List all the lines in these records that hold "heut".

[Items from a data source]
▼▼▼

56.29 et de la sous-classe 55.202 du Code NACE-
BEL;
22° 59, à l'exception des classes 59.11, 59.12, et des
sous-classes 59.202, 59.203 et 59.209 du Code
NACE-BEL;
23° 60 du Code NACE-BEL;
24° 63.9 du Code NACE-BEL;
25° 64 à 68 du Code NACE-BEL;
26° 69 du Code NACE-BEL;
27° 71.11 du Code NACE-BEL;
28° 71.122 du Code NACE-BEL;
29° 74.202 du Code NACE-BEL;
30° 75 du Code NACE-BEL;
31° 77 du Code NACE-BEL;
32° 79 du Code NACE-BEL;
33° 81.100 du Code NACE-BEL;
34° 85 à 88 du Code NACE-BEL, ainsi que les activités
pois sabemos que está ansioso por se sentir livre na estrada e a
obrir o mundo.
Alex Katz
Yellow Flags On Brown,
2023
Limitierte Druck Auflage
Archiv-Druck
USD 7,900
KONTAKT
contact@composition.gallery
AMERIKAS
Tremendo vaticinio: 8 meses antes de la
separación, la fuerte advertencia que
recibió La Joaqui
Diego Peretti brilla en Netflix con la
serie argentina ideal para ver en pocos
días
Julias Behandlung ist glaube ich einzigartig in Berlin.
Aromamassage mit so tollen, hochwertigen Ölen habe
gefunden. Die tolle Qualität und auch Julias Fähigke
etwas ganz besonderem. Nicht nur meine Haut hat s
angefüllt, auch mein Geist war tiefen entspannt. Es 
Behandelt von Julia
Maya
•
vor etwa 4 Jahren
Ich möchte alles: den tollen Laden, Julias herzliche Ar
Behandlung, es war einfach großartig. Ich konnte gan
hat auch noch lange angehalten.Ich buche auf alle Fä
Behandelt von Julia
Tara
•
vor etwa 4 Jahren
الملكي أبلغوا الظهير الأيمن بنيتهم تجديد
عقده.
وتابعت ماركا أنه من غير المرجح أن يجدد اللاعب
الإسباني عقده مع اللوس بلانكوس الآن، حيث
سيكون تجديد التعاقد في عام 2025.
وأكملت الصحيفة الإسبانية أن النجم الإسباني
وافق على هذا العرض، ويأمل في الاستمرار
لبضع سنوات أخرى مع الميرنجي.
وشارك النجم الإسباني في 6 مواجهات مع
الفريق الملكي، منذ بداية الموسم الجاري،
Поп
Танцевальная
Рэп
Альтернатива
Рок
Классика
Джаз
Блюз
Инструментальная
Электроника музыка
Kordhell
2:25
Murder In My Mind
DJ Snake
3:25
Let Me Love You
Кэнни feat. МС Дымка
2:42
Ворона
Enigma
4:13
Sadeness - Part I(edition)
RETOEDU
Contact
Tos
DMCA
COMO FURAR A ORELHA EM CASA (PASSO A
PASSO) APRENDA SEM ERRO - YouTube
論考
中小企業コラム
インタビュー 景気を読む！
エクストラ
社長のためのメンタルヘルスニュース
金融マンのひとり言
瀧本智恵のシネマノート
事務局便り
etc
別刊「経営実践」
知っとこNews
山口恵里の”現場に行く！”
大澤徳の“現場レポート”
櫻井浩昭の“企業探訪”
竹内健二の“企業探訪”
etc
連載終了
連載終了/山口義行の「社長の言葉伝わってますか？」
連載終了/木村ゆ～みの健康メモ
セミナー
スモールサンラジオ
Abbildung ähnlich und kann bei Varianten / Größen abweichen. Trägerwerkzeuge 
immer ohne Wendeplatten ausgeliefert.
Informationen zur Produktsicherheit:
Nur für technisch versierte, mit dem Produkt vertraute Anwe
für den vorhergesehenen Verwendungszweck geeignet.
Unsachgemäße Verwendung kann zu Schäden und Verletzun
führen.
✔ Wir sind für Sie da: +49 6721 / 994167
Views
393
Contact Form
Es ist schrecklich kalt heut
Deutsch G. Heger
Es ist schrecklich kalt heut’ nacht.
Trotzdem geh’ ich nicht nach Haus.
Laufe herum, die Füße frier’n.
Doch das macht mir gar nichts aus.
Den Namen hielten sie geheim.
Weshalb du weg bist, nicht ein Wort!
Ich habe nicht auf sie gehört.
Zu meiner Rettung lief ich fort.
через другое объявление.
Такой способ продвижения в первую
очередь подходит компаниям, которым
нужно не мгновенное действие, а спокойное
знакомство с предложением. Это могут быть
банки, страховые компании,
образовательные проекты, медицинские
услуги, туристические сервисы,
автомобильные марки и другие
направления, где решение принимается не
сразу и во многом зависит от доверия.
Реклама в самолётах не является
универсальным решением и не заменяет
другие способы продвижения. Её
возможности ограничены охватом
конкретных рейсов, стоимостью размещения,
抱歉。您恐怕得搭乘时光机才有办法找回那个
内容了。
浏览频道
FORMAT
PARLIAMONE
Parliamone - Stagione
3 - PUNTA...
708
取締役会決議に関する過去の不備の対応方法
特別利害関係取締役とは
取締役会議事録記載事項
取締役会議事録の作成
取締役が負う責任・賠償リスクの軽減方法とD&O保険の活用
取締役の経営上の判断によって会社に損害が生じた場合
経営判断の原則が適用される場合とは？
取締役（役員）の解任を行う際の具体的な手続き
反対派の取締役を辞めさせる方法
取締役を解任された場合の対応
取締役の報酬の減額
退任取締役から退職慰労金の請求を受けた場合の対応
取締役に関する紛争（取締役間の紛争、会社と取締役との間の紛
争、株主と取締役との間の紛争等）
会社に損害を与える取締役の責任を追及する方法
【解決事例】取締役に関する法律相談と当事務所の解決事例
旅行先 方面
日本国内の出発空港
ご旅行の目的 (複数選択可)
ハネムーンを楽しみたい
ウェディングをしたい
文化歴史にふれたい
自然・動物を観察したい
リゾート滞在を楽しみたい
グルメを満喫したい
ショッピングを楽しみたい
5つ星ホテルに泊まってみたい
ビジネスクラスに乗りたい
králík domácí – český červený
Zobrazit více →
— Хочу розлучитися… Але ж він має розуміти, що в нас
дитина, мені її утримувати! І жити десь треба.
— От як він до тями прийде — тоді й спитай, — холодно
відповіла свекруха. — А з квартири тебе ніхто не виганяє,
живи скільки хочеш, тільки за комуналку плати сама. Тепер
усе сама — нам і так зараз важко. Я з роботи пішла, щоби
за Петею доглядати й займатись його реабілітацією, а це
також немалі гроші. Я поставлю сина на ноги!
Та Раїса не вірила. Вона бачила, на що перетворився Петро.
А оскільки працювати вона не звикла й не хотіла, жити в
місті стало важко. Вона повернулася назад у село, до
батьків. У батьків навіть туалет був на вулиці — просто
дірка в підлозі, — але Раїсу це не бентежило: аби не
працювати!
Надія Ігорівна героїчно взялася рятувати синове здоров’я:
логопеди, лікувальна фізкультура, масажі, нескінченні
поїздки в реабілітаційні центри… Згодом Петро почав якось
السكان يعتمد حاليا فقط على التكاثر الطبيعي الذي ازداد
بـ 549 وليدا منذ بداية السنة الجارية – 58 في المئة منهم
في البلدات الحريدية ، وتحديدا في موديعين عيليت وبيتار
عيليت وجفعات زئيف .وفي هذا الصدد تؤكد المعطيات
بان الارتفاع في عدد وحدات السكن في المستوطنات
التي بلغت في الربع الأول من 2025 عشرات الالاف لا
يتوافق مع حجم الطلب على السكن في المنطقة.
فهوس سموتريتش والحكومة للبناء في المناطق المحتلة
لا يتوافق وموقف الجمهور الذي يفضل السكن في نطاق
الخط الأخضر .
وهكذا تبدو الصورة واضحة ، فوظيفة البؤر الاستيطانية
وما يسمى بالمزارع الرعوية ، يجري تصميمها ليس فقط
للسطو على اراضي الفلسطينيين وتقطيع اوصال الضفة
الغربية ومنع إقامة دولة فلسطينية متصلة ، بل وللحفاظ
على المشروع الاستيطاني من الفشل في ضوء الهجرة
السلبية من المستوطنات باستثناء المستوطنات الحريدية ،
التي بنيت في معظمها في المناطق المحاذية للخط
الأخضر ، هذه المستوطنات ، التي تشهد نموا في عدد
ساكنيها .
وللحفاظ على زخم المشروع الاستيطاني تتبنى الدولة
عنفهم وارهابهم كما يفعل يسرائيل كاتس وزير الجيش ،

▲▲▲

→ Task response:
Es ist schrecklich kalt heut
Es ist schrecklich kalt heut’ nacht.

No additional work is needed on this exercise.